The purpose of this paper is development of the design method for supersonic turbine aerofoils. In particular, a design method is established for four fundamental parameters which determine the overall configuration of the aerofoils: inlet angle, outlet angle, pitch-to-chord ratio, and stagger angle.
The developed design method is constructed as follows. Three parameters of a velocity triangle, the inlet flow angle, inflow Mach number and pressure ratio, are selected as predetermined design parameters. The inlet angle is coincident with the inlet flow angle. The outlet angle is formulated as a function of the three design parameters using aerodynamic theory. An allowable design space between the pitch-to-chord ratio and the stagger angle is clarified by formulating three geometrical constraints to accelerate supersonic flow smoothly.
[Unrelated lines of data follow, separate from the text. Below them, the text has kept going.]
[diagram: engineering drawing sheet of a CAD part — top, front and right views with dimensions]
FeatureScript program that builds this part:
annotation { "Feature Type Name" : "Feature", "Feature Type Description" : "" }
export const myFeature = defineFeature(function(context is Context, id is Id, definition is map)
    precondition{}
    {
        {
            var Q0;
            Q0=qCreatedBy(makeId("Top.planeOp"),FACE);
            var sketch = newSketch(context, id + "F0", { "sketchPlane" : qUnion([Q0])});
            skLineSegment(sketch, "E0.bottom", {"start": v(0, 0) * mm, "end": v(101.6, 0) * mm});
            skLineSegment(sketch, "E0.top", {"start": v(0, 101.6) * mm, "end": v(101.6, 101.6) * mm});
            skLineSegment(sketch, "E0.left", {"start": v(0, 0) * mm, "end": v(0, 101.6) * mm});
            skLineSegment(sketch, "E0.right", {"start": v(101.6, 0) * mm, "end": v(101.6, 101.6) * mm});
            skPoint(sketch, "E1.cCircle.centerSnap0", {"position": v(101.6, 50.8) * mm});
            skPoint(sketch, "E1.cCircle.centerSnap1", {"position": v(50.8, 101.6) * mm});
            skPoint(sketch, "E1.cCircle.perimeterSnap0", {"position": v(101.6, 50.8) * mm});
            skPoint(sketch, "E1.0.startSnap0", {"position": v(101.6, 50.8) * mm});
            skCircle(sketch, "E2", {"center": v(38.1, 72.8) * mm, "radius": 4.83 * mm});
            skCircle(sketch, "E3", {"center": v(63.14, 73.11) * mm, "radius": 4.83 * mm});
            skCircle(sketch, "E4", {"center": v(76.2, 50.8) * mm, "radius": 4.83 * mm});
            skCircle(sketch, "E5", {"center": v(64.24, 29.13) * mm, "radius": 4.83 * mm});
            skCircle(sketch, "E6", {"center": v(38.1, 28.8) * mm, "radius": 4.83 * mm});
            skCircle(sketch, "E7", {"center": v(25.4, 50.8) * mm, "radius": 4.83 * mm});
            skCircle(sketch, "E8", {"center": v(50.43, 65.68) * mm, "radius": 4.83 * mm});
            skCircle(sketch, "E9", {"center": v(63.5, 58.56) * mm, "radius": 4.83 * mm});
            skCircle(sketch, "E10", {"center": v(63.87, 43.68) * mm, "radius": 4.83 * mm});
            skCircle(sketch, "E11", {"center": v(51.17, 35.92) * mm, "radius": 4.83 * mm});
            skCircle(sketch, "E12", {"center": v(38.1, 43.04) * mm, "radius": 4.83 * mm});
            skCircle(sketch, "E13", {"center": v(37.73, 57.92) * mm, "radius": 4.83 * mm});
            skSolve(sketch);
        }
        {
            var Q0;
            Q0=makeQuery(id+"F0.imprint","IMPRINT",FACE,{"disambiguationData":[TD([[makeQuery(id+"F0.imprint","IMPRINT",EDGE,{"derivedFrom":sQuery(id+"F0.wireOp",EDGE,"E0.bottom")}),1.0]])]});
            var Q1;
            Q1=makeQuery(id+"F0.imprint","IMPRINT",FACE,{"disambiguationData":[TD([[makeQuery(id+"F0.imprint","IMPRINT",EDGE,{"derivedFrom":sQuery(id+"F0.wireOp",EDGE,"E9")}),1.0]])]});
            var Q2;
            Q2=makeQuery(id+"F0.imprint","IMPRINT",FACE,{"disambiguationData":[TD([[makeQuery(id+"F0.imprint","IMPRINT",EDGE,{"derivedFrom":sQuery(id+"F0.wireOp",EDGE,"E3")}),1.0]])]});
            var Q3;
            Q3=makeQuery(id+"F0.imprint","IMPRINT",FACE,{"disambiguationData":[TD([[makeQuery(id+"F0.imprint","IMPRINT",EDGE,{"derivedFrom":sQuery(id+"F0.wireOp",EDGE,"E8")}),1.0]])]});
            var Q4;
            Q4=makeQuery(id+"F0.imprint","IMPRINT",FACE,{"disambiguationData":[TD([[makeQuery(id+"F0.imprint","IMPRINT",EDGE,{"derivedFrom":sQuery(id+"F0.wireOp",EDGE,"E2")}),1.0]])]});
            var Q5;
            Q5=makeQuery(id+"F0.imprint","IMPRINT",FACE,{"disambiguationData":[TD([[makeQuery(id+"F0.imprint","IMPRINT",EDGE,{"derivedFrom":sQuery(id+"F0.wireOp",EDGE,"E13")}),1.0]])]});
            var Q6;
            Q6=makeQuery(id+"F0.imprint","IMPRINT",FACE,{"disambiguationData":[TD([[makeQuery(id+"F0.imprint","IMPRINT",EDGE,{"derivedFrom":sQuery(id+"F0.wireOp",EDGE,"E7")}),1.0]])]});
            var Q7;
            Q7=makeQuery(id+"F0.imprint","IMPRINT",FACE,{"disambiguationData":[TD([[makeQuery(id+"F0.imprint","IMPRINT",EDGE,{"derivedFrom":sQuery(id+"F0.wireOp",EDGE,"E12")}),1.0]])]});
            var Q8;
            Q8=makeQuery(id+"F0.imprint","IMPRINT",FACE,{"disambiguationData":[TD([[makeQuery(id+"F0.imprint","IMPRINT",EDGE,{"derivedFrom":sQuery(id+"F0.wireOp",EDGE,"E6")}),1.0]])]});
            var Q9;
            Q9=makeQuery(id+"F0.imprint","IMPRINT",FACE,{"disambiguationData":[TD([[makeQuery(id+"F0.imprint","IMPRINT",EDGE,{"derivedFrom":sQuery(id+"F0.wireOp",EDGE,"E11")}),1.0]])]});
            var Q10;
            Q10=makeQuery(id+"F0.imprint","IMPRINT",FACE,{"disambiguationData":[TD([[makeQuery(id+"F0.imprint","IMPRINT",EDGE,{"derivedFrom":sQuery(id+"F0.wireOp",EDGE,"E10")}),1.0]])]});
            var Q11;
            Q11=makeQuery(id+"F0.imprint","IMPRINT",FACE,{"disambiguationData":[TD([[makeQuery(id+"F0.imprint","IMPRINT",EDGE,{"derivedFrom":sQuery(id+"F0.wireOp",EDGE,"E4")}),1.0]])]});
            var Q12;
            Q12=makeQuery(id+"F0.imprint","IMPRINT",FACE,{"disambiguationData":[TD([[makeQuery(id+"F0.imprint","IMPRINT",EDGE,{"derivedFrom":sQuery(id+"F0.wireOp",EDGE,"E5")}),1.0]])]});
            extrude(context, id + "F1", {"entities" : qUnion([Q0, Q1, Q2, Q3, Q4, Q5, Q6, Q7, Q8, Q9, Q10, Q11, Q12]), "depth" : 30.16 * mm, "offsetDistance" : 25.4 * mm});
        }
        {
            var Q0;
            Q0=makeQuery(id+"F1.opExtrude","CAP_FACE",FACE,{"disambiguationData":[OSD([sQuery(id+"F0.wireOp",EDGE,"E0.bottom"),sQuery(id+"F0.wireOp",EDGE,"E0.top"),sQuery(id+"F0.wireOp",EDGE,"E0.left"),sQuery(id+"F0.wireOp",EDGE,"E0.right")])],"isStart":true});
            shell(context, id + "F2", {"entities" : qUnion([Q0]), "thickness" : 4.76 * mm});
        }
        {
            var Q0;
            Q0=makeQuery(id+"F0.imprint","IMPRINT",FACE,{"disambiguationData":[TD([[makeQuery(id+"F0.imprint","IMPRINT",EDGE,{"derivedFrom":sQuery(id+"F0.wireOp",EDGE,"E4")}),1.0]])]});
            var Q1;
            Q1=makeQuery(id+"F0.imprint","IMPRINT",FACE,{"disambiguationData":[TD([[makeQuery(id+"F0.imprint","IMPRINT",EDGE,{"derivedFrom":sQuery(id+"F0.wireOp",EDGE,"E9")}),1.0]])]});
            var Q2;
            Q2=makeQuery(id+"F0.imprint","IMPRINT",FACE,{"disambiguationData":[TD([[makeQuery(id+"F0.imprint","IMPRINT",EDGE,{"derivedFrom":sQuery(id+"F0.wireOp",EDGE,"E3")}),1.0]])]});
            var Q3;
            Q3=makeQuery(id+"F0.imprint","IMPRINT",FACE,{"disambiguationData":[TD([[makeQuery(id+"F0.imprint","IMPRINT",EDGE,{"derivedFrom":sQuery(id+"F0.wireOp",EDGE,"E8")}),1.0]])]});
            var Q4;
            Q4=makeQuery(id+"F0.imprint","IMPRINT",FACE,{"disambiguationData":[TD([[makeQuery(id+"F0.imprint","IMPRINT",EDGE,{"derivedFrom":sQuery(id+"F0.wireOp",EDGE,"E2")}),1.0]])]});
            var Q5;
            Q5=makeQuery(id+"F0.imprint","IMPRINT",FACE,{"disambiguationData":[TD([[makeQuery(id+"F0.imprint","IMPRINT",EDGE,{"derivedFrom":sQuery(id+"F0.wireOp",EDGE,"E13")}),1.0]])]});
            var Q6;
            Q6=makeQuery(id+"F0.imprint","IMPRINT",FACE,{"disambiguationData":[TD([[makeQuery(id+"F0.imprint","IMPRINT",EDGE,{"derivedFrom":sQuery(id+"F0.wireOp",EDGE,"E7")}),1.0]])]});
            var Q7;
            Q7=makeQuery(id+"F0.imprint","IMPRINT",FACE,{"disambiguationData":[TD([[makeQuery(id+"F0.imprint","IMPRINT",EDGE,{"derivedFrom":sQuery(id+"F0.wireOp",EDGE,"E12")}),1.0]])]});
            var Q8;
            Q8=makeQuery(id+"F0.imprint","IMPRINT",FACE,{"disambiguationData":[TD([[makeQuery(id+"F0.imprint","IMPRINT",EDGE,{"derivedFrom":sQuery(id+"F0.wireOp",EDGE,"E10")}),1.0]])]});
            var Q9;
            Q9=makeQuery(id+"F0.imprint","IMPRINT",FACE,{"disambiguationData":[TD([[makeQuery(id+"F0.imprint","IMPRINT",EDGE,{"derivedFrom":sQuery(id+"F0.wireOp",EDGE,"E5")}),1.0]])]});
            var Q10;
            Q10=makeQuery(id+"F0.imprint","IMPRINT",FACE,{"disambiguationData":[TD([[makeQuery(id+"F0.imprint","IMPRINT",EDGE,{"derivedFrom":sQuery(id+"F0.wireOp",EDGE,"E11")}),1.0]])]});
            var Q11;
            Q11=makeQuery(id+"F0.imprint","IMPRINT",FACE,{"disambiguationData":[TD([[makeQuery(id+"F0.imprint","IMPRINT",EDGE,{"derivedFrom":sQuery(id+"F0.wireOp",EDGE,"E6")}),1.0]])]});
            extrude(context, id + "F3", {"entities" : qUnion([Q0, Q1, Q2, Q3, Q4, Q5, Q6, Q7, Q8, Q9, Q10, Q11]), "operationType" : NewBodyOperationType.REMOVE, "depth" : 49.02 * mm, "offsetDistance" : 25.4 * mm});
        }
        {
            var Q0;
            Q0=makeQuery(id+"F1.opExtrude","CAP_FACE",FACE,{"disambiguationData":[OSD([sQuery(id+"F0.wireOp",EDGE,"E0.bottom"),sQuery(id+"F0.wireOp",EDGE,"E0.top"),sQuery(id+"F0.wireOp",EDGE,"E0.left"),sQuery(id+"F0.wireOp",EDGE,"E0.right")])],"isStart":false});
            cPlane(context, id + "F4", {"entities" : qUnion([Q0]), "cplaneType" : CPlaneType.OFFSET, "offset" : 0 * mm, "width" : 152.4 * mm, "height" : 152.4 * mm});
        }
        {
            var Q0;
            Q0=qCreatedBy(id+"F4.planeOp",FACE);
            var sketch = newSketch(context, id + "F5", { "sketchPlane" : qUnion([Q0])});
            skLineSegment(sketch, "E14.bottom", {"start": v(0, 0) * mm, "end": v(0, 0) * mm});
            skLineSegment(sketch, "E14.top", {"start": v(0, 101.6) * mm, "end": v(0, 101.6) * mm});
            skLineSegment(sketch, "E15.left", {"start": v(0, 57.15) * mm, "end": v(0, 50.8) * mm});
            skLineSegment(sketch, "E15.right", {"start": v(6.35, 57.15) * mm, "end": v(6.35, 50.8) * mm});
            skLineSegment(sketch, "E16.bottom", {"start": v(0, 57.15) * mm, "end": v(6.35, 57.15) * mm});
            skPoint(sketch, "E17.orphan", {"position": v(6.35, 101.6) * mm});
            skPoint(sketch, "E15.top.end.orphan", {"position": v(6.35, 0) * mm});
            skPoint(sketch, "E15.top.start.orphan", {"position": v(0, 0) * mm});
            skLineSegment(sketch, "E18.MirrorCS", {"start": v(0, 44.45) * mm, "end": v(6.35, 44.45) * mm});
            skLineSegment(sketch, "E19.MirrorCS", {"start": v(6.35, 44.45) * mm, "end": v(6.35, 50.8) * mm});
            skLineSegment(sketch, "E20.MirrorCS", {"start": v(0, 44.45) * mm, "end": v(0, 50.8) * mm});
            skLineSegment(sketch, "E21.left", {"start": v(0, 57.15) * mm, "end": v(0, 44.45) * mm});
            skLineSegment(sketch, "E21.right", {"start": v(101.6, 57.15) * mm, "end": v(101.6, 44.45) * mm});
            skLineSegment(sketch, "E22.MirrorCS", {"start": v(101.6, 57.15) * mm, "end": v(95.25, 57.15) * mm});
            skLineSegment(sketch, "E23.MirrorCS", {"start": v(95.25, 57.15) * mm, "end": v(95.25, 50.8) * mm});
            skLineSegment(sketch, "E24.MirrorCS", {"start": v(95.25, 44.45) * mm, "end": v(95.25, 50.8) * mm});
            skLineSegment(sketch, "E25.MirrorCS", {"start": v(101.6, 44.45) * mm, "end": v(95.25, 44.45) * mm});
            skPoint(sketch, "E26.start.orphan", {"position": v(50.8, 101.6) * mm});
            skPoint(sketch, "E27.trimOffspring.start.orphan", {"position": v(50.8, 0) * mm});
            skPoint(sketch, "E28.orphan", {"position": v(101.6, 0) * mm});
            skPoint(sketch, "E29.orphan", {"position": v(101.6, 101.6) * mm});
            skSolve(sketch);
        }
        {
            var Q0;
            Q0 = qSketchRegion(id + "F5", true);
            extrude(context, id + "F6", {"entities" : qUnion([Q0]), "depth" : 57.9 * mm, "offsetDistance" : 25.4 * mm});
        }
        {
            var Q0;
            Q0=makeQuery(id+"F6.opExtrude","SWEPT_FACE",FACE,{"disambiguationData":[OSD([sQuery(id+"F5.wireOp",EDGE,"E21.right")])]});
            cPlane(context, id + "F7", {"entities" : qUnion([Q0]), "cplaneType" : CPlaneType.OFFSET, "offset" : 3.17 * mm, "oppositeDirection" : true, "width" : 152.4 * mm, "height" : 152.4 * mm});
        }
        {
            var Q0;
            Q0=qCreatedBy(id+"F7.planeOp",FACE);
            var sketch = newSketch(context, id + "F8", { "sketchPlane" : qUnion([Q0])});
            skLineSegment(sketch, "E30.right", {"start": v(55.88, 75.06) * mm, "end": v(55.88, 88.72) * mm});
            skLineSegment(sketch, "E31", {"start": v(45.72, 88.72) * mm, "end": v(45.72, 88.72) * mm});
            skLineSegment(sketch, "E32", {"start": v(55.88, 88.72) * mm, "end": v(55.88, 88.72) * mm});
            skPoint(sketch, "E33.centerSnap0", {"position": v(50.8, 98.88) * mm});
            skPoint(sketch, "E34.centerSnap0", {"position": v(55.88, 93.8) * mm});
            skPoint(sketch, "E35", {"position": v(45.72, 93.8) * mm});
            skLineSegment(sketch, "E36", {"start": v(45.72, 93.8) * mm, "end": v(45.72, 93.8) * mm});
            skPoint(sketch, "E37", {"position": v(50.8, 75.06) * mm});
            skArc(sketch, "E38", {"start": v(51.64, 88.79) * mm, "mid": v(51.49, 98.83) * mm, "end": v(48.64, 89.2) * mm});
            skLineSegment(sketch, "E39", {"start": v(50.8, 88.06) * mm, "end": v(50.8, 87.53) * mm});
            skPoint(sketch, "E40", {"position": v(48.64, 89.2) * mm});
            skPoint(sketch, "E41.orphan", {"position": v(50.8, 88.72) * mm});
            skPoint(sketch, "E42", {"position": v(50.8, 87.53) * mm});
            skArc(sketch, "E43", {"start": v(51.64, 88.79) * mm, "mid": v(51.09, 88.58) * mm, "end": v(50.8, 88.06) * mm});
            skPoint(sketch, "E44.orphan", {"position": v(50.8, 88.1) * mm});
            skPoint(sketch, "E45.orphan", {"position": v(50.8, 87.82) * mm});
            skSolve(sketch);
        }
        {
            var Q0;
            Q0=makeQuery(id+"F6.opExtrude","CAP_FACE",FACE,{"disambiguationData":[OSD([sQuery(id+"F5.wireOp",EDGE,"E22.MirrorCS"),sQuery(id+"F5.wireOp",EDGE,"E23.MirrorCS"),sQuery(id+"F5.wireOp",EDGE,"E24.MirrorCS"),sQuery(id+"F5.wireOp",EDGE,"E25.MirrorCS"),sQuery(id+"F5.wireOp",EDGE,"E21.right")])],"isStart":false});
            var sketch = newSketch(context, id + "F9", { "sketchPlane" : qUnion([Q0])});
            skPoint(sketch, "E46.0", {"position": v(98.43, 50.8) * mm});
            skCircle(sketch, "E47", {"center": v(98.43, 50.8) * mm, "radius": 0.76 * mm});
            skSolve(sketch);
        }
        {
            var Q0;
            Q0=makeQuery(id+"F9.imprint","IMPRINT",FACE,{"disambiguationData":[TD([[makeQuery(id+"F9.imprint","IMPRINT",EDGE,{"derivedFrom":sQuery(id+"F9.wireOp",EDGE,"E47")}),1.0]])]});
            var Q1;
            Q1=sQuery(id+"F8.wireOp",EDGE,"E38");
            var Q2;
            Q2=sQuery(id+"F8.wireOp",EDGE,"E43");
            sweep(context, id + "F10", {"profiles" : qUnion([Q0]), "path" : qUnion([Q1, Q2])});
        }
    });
The three geometrical constraints are the inlet and outlet flow passage areas derived from the design parameters and the no-inflection-point condition on the aerofoil surface. Good performance of supersonic turbine aerofoils designed by the developed method is confirmed using computational fluid dynamics. There is no strong shock wave.
When there is no solution in the theoretical allowable design space because of the large pitch-to-chord ratio required for low centrifugal stress, the following two methods enable the feasible design space to be enlarged without a large increase in the energy loss. One is to ease the restriction of the outlet flow passage area. The other is to increase the outlet flow angle of the pressure surface by about 10 deg in the axial direction from the theoretical angle. Their effectiveness is also validated by computational fluid dynamics.